True. And when I look closely at these people, I usually find one of three things:
They learned mathematical thinking elsewhere - through competitions, online courses, self-study, or intense curiosity about how things work
They developed it through years of hard experience, essentially putting themselves through the same cognitive training the degree provides, just slower
They’re genuinely exceptional - rare people who think this way naturally
The degree isn’t the only path. But it’s a structured, efficient path. One year of intense mathematical training, guided by people who’ve thought deeply about how to build these skills. You don’t need to commit to a 3-year program - but that first year is worth the investment.
The question isn’t “degree vs. no degree.” The question is: “How will you develop the right tools for combating problems in your future life?” If you have another answer, great.
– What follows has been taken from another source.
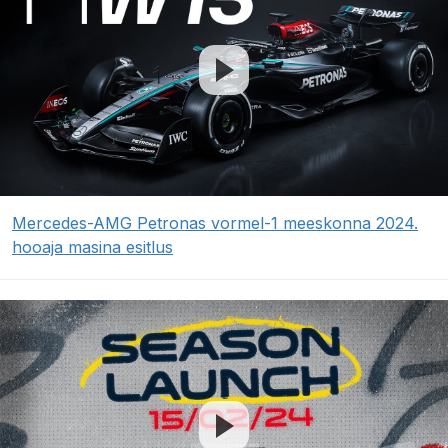
Mercedes-AMG Petronas vormel-1 meeskonna 2024.
hooaja masina esitlus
But “I’ll skip it entirely” is not a viable answer for serious technical work.
Why This Matters Even More in the Age of AI
There’s a concern I hear from young people now: “AI can do so much of the technical work. Why do I need to learn this stuff if AI can do it for me?”
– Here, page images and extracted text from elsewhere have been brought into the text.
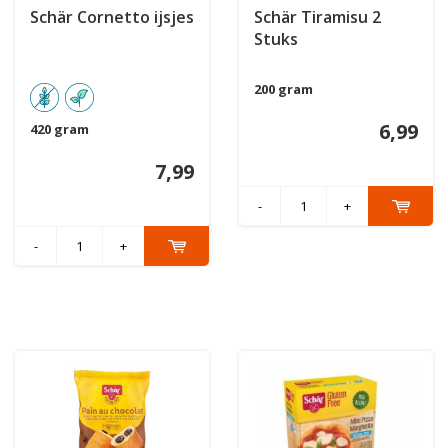
Schär Cornetto ijsjes
Schär Tiramisu 2
Stuks
200 gram
6,99
420 gram
7,99
-
+
-
+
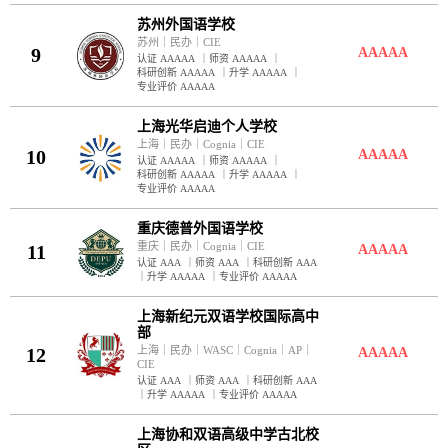
苏州外国语学校
苏州
｜
民办
｜
CIE
9
AAAAA
认证 AAAAA
｜
师资 AAAAA
｜
科研创新 AAAAA
｜
升学 AAAAA
｜
专业评价 AAAAA
上海光华启迪个人学校
上海
｜
民办
｜
Cognia
｜
CIE
10
AAAAA
认证 AAAAA
｜
师资 AAAAA
｜
科研创新 AAAAA
｜
升学 AAAAA
｜
专业评价 AAAAA
重庆德普外国语学校
重庆
｜
民办
｜
Cognia
｜
CIE
11
AAAAA
认证 AAA
｜
师资 AAA
｜
科研创新 AAA
｜
升学 AAAAA
｜
专业评价 AAAAA
上海新纪元双语学校国际高中
部
12
上海
｜
民办
｜
WASC
｜
Cognia
｜
AP
｜
AAAAA
CIE
认证 AAA
｜
师资 AAA
｜
科研创新 AAA
｜
升学 AAAAA
｜
专业评价 AAAAA
上海协和双语高级中学古北校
This misunderstands what we’re talking about.
AI can generate code. AI can solve equations. AI can even explain concepts. But AI doesn’t think for you. You still decide what to build, how to break down a problem, what questions to ask, whether an answer makes sense.
Mathematical thinking isn’t about doing calculations - it’s about structuring thought. And the person who thinks clearly will use AI far more effectively than the person who doesn’t. They’ll ask better questions. They’ll spot nonsense outputs. They’ll know when to trust the tool and when to doubt it.
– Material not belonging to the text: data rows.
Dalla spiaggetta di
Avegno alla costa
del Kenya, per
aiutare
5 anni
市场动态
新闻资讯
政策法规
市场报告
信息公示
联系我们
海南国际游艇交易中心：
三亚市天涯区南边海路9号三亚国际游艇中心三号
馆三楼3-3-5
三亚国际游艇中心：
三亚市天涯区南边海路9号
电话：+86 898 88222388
If anything, AI amplifies the value of clear thinking. The gap between someone who thinks mathematically and someone who doesn’t will only grow.
What I’d Tell My Younger Self
If I were advising someone starting out today, I’d say: the first year of a math, CS, or physics degree is more valuable than the rest combined.
Not because of what you learn - but because of what it does to your brain.
The later years teach you specific domains. Useful, but replaceable through experience or self-study. The first year teaches you to think. That’s much harder to acquire on your own.
If you’re going to do a degree, take the first-year math courses seriously. Don’t just pass them - actually let them change how you think.
If you’re not going to do a degree, find another way to get this training. Math competitions. Working through a rigorous textbook with proofs. Building things that force you to reason precisely.
But don’t skip it. The “you don’t need a degree” crowd is right that you don’t need the credential. They’re wrong if they think you don’t need the thinking.




Really agree. And I find this very similar in two domains -
1. Studying statistics (theorems, distributions, calculations, tests) and actually doing research (reasoning by yourself which tools are relevant and which aren't and applying them).
2. Studying mental health and therapy books and textbooks (criteria, patterns, behaviors, treatments) and actually becoming a good therapist (learning to distinguish out of everything your ever learnt what matters and what doesn't (and a whole lot of experience, reflection, understanding how the patient thinks and changes, learning to connect with the patient)).
In both cases, you can't achieve the latter without the former, even if you feel the former isn't always relevant.